Tacey M. Atsitty
one poem
Pollenback
at the stoplight
my son whispers
bees, bees
over lavender
stems, lean
into sand waves
they vocal or
dance fly
at the petal
lip, brush against
any fertile up-
standing, sway
with sundown
clouds—
earlier today
we spread ash
across our faces
arms & legs
at the treeline
with smoke
then the light
changes—
look, son
it’s time
for sky, earth-
side to sleep
for flowers
to lie still
atop the cold
atop the cold
please don’t
go, lift
arms, drag
tongue paper
sheets of pollen
grain, these days
bursts of prayer
of falling rays
now, wingflap
for bursts of air
I don’t even look
to his forewings
I mean, I
no longer
see his eyes,
just his back
turning away
to churn in pollen—
Tacey M. Atsitty, Diné (Navajo), is Tsénahabiłnii (Sleep Rock People) and born for Ta'neeszahnii (Tangle People).

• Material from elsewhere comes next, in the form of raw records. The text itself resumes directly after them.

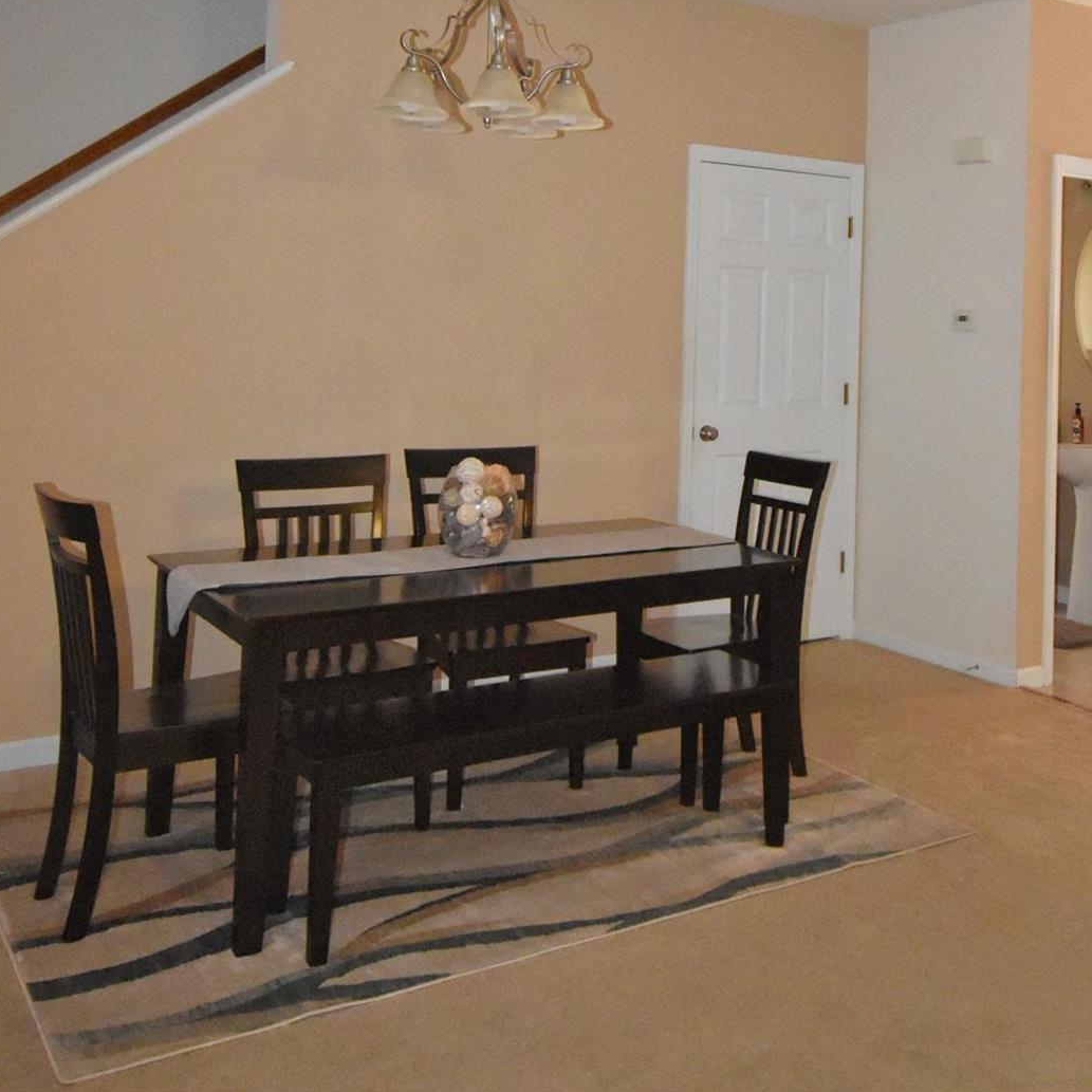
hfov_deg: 59.1
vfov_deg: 61.6
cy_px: 533
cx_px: 788
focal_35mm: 26
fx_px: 916
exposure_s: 1/60
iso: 4500
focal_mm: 13
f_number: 4.8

She is a recipient of the Truman Capote Creative Writing Fellowship, the Corson-Browning Poetry Prize, Morning Star Creative Writing Award, and the Philip Freund Prize. She holds an MFA in Creative Writing from Cornell University. Her work has appeared or is forthcoming in POETRY Magazine, Kenyon Review Online, Prairie Schooner, Crazyhorse, New Poets of Native Nations, and other publications. Her first book is Rain Scald (University of New Mexico Press, 2018).